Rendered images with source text

◆ ◆ ◆ ◆ ◆

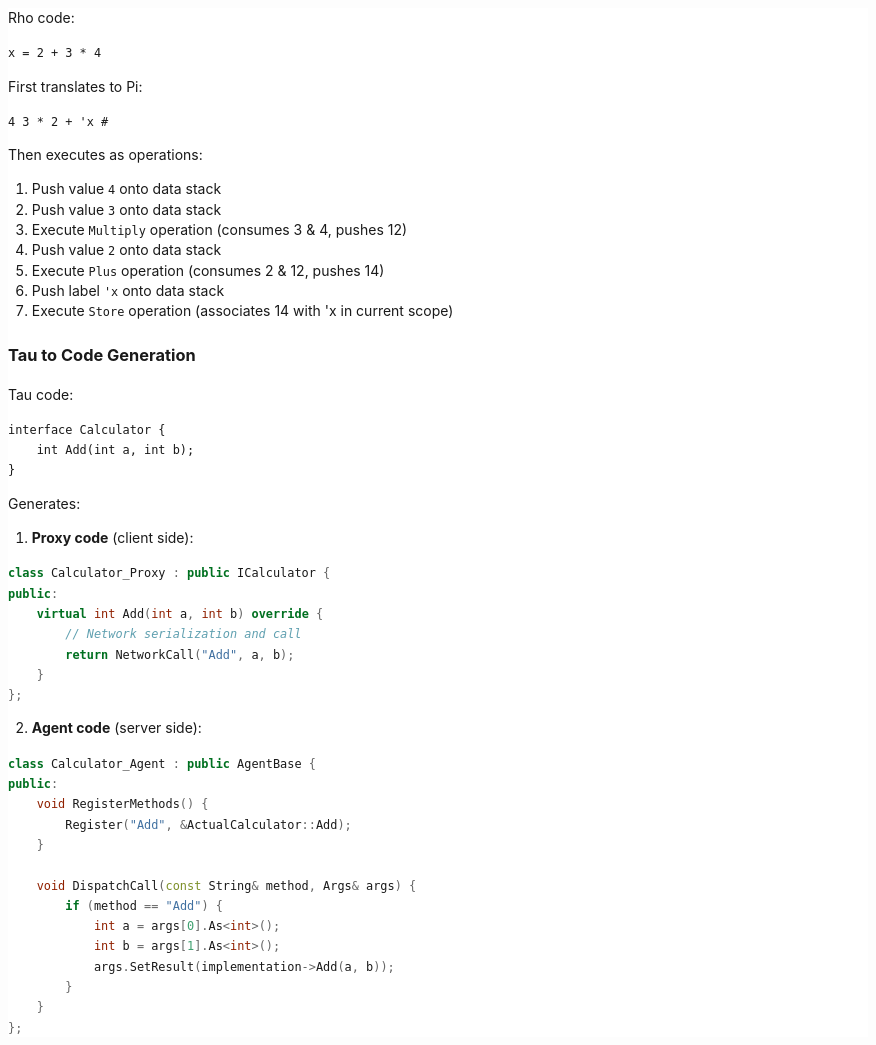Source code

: Rho code:
```rho
x = 2 + 3 * 4
```

First translates to Pi:
```
4 3 * 2 + 'x #
```

Then executes as operations:
1. Push value `4` onto data stack
2. Push value `3` onto data stack
3. Execute `Multiply` operation (consumes 3 & 4, pushes 12)
4. Push value `2` onto data stack
5. Execute `Plus` operation (consumes 2 & 12, pushes 14)
6. Push label `'x` onto data stack
7. Execute `Store` operation (associates 14 with 'x in current scope)

### Tau to Code Generation

Tau code:
```tau
interface Calculator {
    int Add(int a, int b);
}
```

Generates:

1. **Proxy code** (client side):
```cpp
class Calculator_Proxy : public ICalculator {
public:
    virtual int Add(int a, int b) override {
        // Network serialization and call
        return NetworkCall("Add", a, b);
    }
};
```

2. **Agent code** (server side):
```cpp
class Calculator_Agent : public AgentBase {
public:
    void RegisterMethods() {
        Register("Add", &ActualCalculator::Add);
    }
    
    void DispatchCall(const String& method, Args& args) {
        if (method == "Add") {
            int a = args[0].As<int>();
            int b = args[1].As<int>();
            args.SetResult(implementation->Add(a, b));
        }
    }
};
```
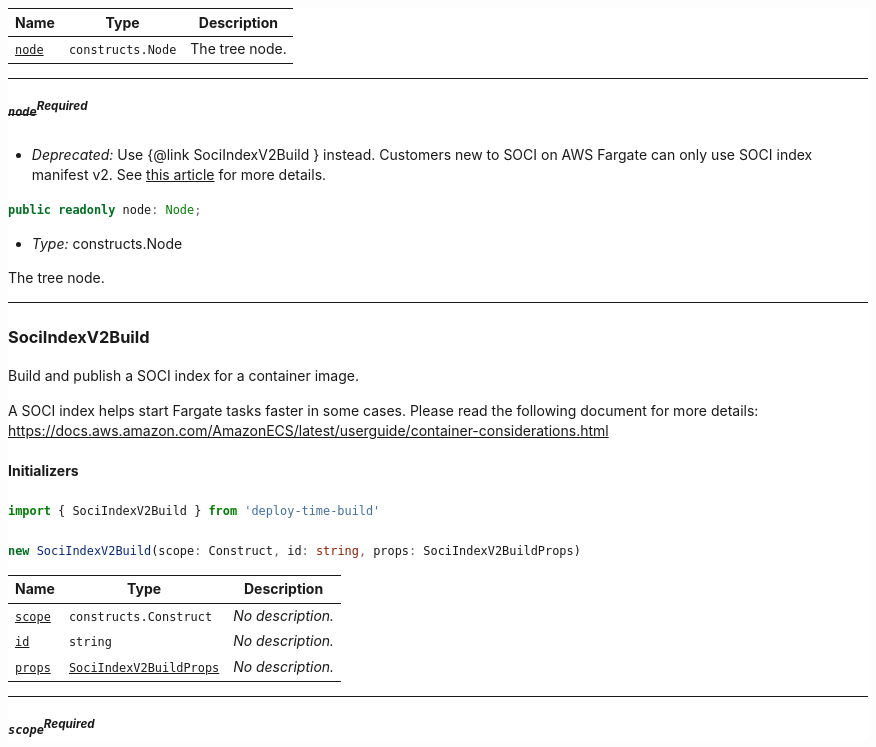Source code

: | **Name** | **Type** | **Description** |
| --- | --- | --- |
| <code><a href="#deploy-time-build.SociIndexBuild.property.node">node</a></code> | <code>constructs.Node</code> | The tree node. |

---

##### ~~`node`~~<sup>Required</sup> <a name="node" id="deploy-time-build.SociIndexBuild.property.node"></a>

- *Deprecated:* Use {@link SociIndexV2Build } instead. Customers new to SOCI on AWS Fargate can only use SOCI index manifest v2.
See [this article](https://aws.amazon.com/blogs/containers/improving-amazon-ecs-deployment-consistency-with-soci-index-manifest-v2/) for more details.

```typescript
public readonly node: Node;
```

- *Type:* constructs.Node

The tree node.

---


### SociIndexV2Build <a name="SociIndexV2Build" id="deploy-time-build.SociIndexV2Build"></a>

Build and publish a SOCI index for a container image.

A SOCI index helps start Fargate tasks faster in some cases.
Please read the following document for more details: https://docs.aws.amazon.com/AmazonECS/latest/userguide/container-considerations.html

#### Initializers <a name="Initializers" id="deploy-time-build.SociIndexV2Build.Initializer"></a>

```typescript
import { SociIndexV2Build } from 'deploy-time-build'

new SociIndexV2Build(scope: Construct, id: string, props: SociIndexV2BuildProps)
```

| **Name** | **Type** | **Description** |
| --- | --- | --- |
| <code><a href="#deploy-time-build.SociIndexV2Build.Initializer.parameter.scope">scope</a></code> | <code>constructs.Construct</code> | *No description.* |
| <code><a href="#deploy-time-build.SociIndexV2Build.Initializer.parameter.id">id</a></code> | <code>string</code> | *No description.* |
| <code><a href="#deploy-time-build.SociIndexV2Build.Initializer.parameter.props">props</a></code> | <code><a href="#deploy-time-build.SociIndexV2BuildProps">SociIndexV2BuildProps</a></code> | *No description.* |

---

##### `scope`<sup>Required</sup> <a name="scope" id="deploy-time-build.SociIndexV2Build.Initializer.parameter.scope"></a>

◆ ◆ ◆ ◆ ◆

INSTRUCTIONS FOR THE TASK – Leave out the pictures, then give all the records again exactly.

SOLUTION FOR THIS PROBLEM –
Source code

: Rho code:
```rho
x = 2 + 3 * 4
```

First translates to Pi:
```
4 3 * 2 + 'x #
```

Then executes as operations:
1. Push value `4` onto data stack
2. Push value `3` onto data stack
3. Execute `Multiply` operation (consumes 3 & 4, pushes 12)
4. Push value `2` onto data stack
5. Execute `Plus` operation (consumes 2 & 12, pushes 14)
6. Push label `'x` onto data stack
7. Execute `Store` operation (associates 14 with 'x in current scope)

### Tau to Code Generation

Tau code:
```tau
interface Calculator {
    int Add(int a, int b);
}
```

Generates:

1. **Proxy code** (client side):
```cpp
class Calculator_Proxy : public ICalculator {
public:
    virtual int Add(int a, int b) override {
        // Network serialization and call
        return NetworkCall("Add", a, b);
    }
};
```

2. **Agent code** (server side):
```cpp
class Calculator_Agent : public AgentBase {
public:
    void RegisterMethods() {
        Register("Add", &ActualCalculator::Add);
    }
    
    void DispatchCall(const String& method, Args& args) {
        if (method == "Add") {
            int a = args[0].As<int>();
            int b = args[1].As<int>();
            args.SetResult(implementation->Add(a, b));
        }
    }
};
```
Source code

: | **Name** | **Type** | **Description** |
| --- | --- | --- |
| <code><a href="#deploy-time-build.SociIndexBuild.property.node">node</a></code> | <code>constructs.Node</code> | The tree node. |

---

##### ~~`node`~~<sup>Required</sup> <a name="node" id="deploy-time-build.SociIndexBuild.property.node"></a>

- *Deprecated:* Use {@link SociIndexV2Build } instead. Customers new to SOCI on AWS Fargate can only use SOCI index manifest v2.
See [this article](https://aws.amazon.com/blogs/containers/improving-amazon-ecs-deployment-consistency-with-soci-index-manifest-v2/) for more details.

```typescript
public readonly node: Node;
```

- *Type:* constructs.Node

The tree node.

---


### SociIndexV2Build <a name="SociIndexV2Build" id="deploy-time-build.SociIndexV2Build"></a>

Build and publish a SOCI index for a container image.

A SOCI index helps start Fargate tasks faster in some cases.
Please read the following document for more details: https://docs.aws.amazon.com/AmazonECS/latest/userguide/container-considerations.html

#### Initializers <a name="Initializers" id="deploy-time-build.SociIndexV2Build.Initializer"></a>

```typescript
import { SociIndexV2Build } from 'deploy-time-build'

new SociIndexV2Build(scope: Construct, id: string, props: SociIndexV2BuildProps)
```

| **Name** | **Type** | **Description** |
| --- | --- | --- |
| <code><a href="#deploy-time-build.SociIndexV2Build.Initializer.parameter.scope">scope</a></code> | <code>constructs.Construct</code> | *No description.* |
| <code><a href="#deploy-time-build.SociIndexV2Build.Initializer.parameter.id">id</a></code> | <code>string</code> | *No description.* |
| <code><a href="#deploy-time-build.SociIndexV2Build.Initializer.parameter.props">props</a></code> | <code><a href="#deploy-time-build.SociIndexV2BuildProps">SociIndexV2BuildProps</a></code> | *No description.* |

---

##### `scope`<sup>Required</sup> <a name="scope" id="deploy-time-build.SociIndexV2Build.Initializer.parameter.scope"></a>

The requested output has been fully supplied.